Perl uninitialized value when using alternation in regex

145 views Asked by At

I have a for loop with an if statement that looks like this:

   for (my $i=0; $i < $size; $i++) {
       if ($array[$i] =~ m/_(B|P|BC|PM)/) {
           #Remove from @array
           splice(@array, $i, 1);
           next;
       }
       #Get rid of numbers at the end
       $array[$i] =~ s/_[0-9]+//;
   }

I am getting an error saying that says "Use of uninitialized value within @array in pattern match...." on the line with the if statement.

When I remove the alternation from the regex on that line, the error goes away. If I comment out the whole if statement, the regex under the comment "#Get rid of numbers at the end" does not produce any errors.

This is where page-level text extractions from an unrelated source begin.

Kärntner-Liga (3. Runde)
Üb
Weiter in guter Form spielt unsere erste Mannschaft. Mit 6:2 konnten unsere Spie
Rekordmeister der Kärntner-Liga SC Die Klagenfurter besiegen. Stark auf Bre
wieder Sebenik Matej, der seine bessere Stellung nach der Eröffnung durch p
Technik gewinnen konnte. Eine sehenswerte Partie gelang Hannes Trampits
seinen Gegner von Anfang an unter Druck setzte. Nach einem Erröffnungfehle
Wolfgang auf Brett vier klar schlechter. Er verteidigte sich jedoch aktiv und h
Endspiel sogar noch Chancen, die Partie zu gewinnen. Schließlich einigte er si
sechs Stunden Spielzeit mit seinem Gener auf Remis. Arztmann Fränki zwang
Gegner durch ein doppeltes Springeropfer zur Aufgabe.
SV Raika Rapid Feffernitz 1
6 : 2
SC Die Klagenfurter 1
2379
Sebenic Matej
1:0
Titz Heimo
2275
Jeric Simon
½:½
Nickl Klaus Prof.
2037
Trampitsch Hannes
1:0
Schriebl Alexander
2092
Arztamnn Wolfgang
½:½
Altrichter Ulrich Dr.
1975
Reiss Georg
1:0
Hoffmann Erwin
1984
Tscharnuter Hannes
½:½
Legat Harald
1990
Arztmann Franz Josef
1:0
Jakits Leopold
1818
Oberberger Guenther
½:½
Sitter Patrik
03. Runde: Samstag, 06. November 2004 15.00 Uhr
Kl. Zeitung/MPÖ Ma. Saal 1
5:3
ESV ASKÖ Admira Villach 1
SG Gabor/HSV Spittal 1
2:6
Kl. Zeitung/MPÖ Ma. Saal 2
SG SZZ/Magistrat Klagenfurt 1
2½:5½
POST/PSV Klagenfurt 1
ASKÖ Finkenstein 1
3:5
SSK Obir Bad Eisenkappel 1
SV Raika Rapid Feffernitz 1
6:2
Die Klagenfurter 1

I've printed out all values of @array and everything looks fine. I've tried no parentheses and brackets instead of the parentheses in the expression with no change. Any ideas what could be causing this?

2

There are 2 answers

0
mob On BEST ANSWER

Here is a simple demonstration of the same problem.

1: @array = (1,2);
2: $size = 2;
3: for ($i=0; $i<$size; $i++) {
4:    if ($array[$i] == 1) {
5:        splice @array, $i, 1;
6:    }
7: }

So what happens when you execute this code? At line 5, you remove the first element of the array, so the array becomes (2). At the end of the first for-loop iteration, you increment $i (from 0 to 1), compare it to $size (which is still 2), and decide to continue the loop.

Then you are at line 4 again. You are performing an operation on $array[1]. But @array only has one element, $array[1] is not defined, and Perl gives you a warning.

It is important to be careful if you are a modifying a data structure at the same time that you are iterating through it.

--

Consider this alternate, Perlish approach to the first part of your problem:

@array = grep { !m/_(B|P|BC|PM)/ } @array

That is, identify all the elements of @array that satisfy some condition (here, the condition is not matching the pattern), and then update @array so that it only holds those good elements. zdim had another good approach.

9
zdim On

Removing elements from an array is in principle expensive, even though splice optimizations help. Thanks to ysth for comments. More to the point, working correctly through those indices requires a lot of care, as exposed and dissected in mob's answer. Here is another way

my @new_array = 
    map { 
        s/_[0-9]+//;        #/ cleanup from the last statement in loop
        $_                  # return this element, not return of s/../../
    }
    grep { defined && !/_(B|P|BC|PM)/ }  # remove elements
    @array;

First grep makes sure to skip undef elements, then filters what you need. Its output list is passed as input to map, which makes the change from the last line of your loop to each element.

If you don't care about the old array just assign to @array instead of making a @new_array.

Starting from 5.14.0 we can use the non-destructive /r modifier in the substituion, which returns the changed string and leaves the original unchanged. This is a perfect use case for it

@array = map { s/_[0-9]+//r } grep { defined && !/_(B|P|BC|PM)/ } @array;

where the original array is overwritten.


This processes the data twice. A more efficient version is to loop over the array and push (copy) the elements that are to be kept, suitably changed, into the new array.